Mirror of Justice

A blog dedicated to the development of Catholic legal theory.
Affiliated with the Program on Church, State & Society at Notre Dame Law School.

Saturday, March 12, 2011

The Banal Hegemony of Garlic (o, Anticipando Lautsi)

Every so often, I spend the whole day cooking.  Generally it's Italian cuisine, though occasionally I will venture off as far as the hinterlands of France.  Yesterday was a day in the kitchen: a Bolognese sauce, a lobster bisque, and the beginnings (to be finished today) of a wild forest mushroom risotto -- oysters, morels, and porcini mushrooms.  And all of this with appropriate libationary accompaniments. 

Whenever I have days like this, my thoughts turn routinely and as a matter of natural and quite obvious course to religion.  Lately I've been waiting for the decision of the Grand Chamber of the European Court of Human Rights in Lautsi v. Italy -- the case dealing with the permissibility of displaying the crucifix in Italian public schools.  The decision of the full chamber is, according to the ECtHR's web page, coming this Friday the 18th.  (Here is a translation of the original decision from the French by "The Humanist Federation"). 

I've been anticipating it, but not with much optimism that the Grand Chamber will do anything to rectify the inadequate opinion that it had issued earlier.  And so, in my high state of readiness, I thought I'd share the best criticism I have read of the earlier opinion: this elegant rumination from last June by Professor Joseph Weiler emphasizing the uniqueness of the histories and cultures of each individual Western European nation, and the need for the ECtHR to be sensitive to those special and specific qualities in discussing these issues.  
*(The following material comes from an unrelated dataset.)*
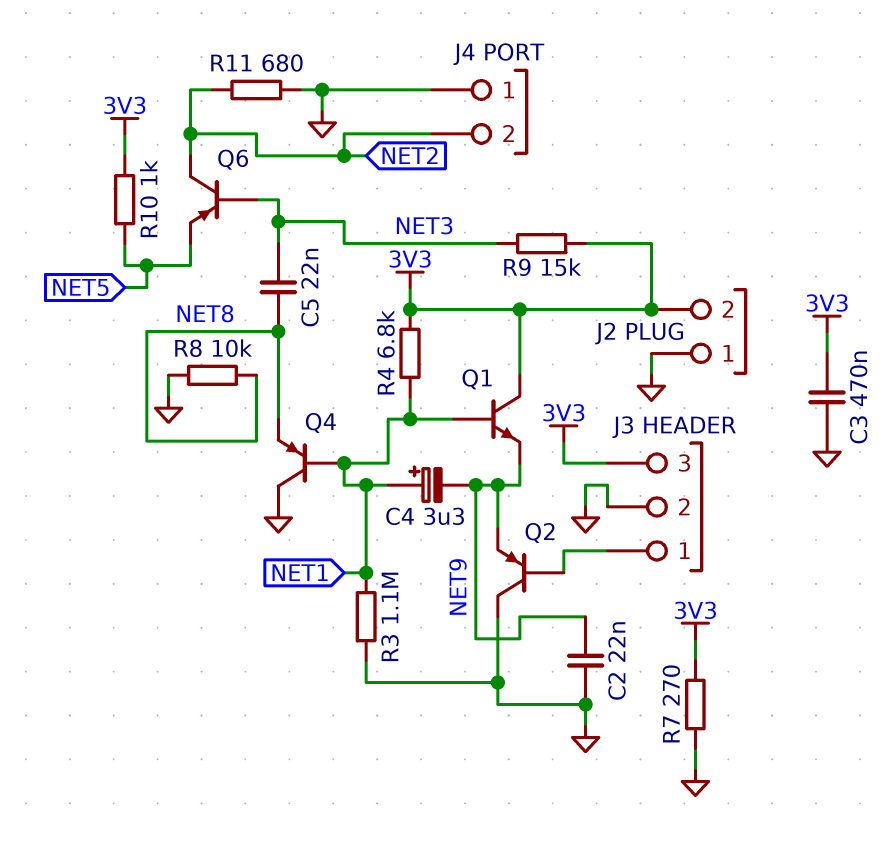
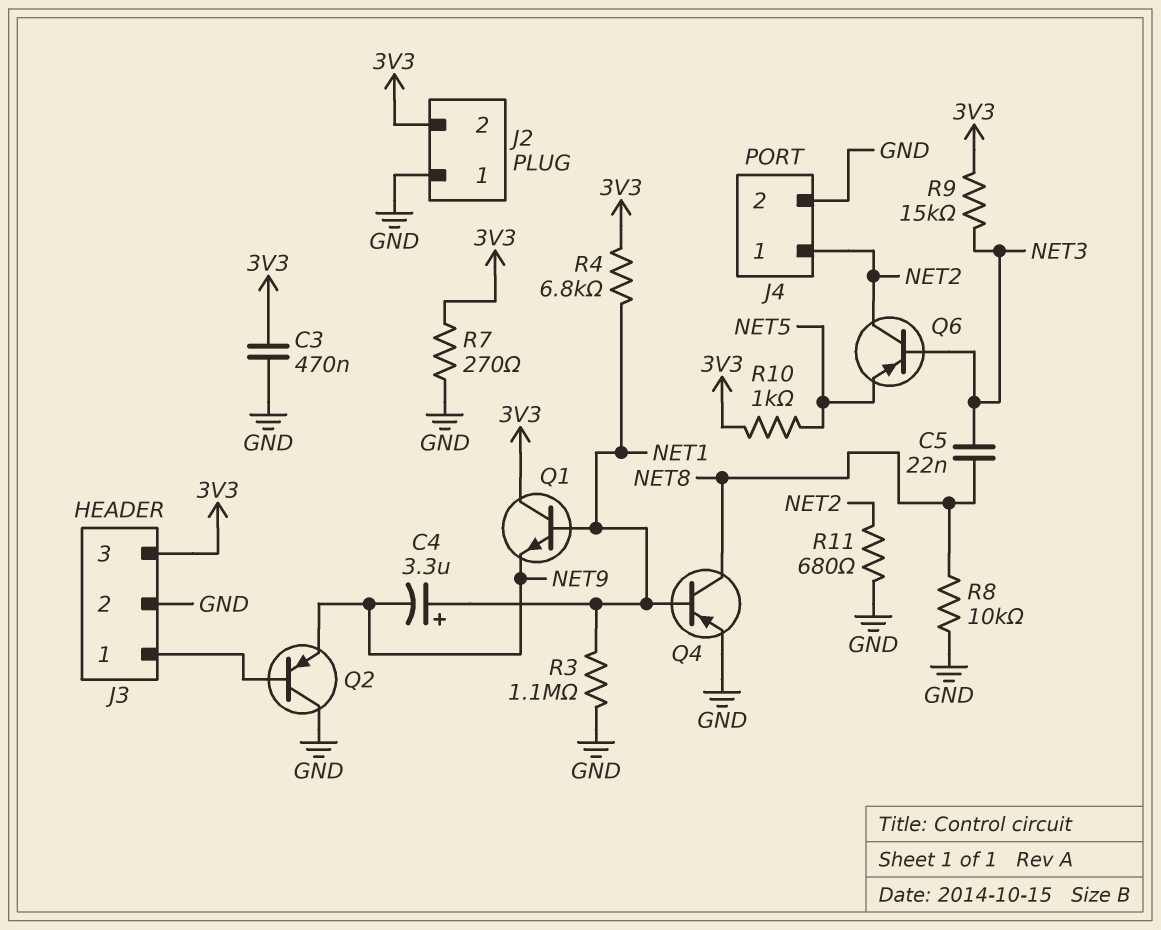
C2: 22nF (GND, NET9) -> none
J4 pin 1: GND -> NET2
J4 pin 2: NET2 -> GND
Q4: PNP (B NET1, C GND, E NET8) -> PNP (B NET1, C NET8, E GND)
I may have mentioned before at MOJ that food metaphors are frequently illuminating, and this affair is no exception.  Consider the hegemony of garlic.  Insisting on the domination of "laique," or secular, neutrality to the exclusion of all other values is like insisting on the domination of garlic over all other tastes in one's cuisine.  Of course, garlic's crude appeal will draw in and placate the broadest range of palates; just about everybody has a taste for the potently thick-booted allure of garlic, and, oh great, it's healthy too!  That is why restaurants that don't know what they're doing frequently mask their ineptitude by loading up on the garlic -- it disguises lack of depth and the complications of culinary tradition with an easily appealing, eminently recognizable little taste.  

But the trouble with garlic is that it overpowers everything with which it comes into contact.  Garlic is the suffocating equalizer of the kitchen.  And demanding that garlic be prominent in every dish, no matter the provenance or the particular, local flavor, will kill the dish -- it will destroy that which is distinctive, and uniquely pleasurable, about it.  Whatever it is that renders Italian and French cooking the grandes dames of gustatory delight (as they are) is choked off and flattened out by the common, acrid banality of garlic.   

More and related thoughts, Lucullian and otherwise, on the 18th.